[Start of Attachment]
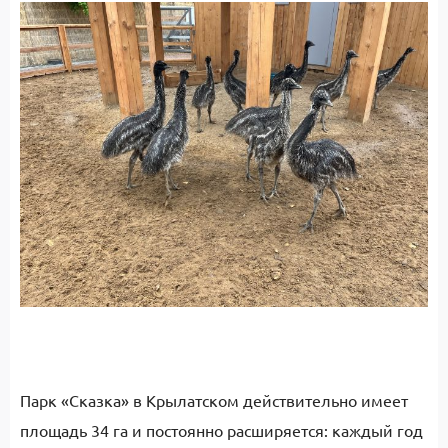
Парк «Сказка» в Крылатском действительно имеет
площадь 34 га и постоянно расширяется: каждый год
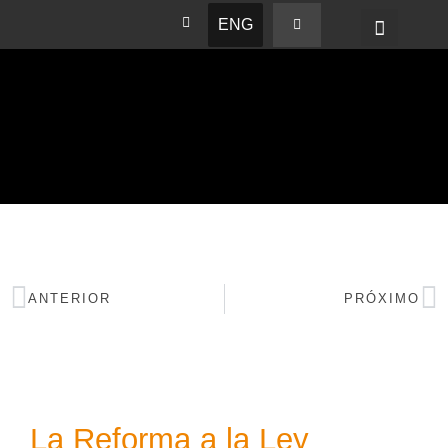
ENG
BASHAM NEWS
ANTERIOR
PRÓXIMO
La Reforma a la Ley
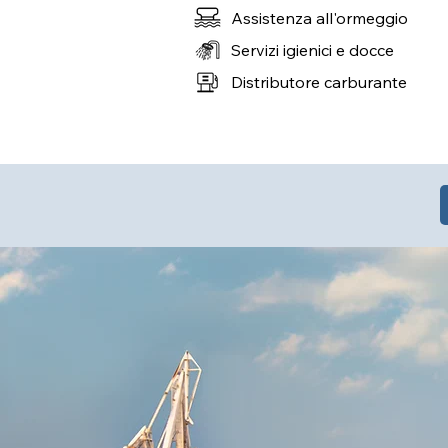
Assistenza all'ormeggio
Servizi igienici e docce
Distributore carburante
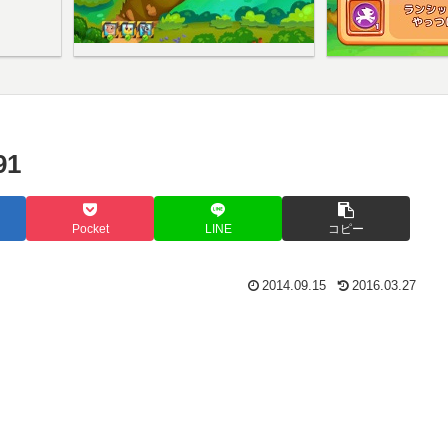
1
Pocket
LINE
コピー
2014.09.15
2016.03.27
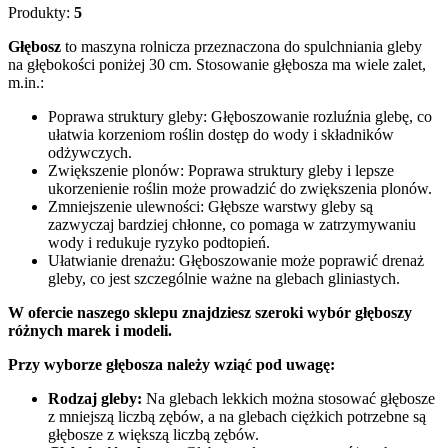
Produkty:
5
Głębosz
to maszyna rolnicza przeznaczona do spulchniania gleby
na głębokości poniżej 30 cm. Stosowanie głębosza ma wiele zalet,
m.in.:
Poprawa struktury gleby: Głęboszowanie rozluźnia glebę, co
ułatwia korzeniom roślin dostęp do wody i składników
odżywczych.
Zwiększenie plonów: Poprawa struktury gleby i lepsze
ukorzenienie roślin może prowadzić do zwiększenia plonów.
Zmniejszenie ulewności: Głębsze warstwy gleby są
zazwyczaj bardziej chłonne, co pomaga w zatrzymywaniu
wody i redukuje ryzyko podtopień.
Ułatwianie drenażu: Głęboszowanie może poprawić drenaż
gleby, co jest szczególnie ważne na glebach gliniastych.
W ofercie naszego sklepu znajdziesz szeroki wybór głęboszy
różnych marek i modeli.
Przy wyborze głębosza należy wziąć pod uwagę:
Rodzaj gleby:
Na glebach lekkich można stosować głębosze
z mniejszą liczbą zębów, a na glebach ciężkich potrzebne są
głębosze z większą liczbą zębów.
[End of Attachment]
Task – Could you give the number of lines in the data above that contain the string "Głęboszowanie", with no other words?

Completed task – 2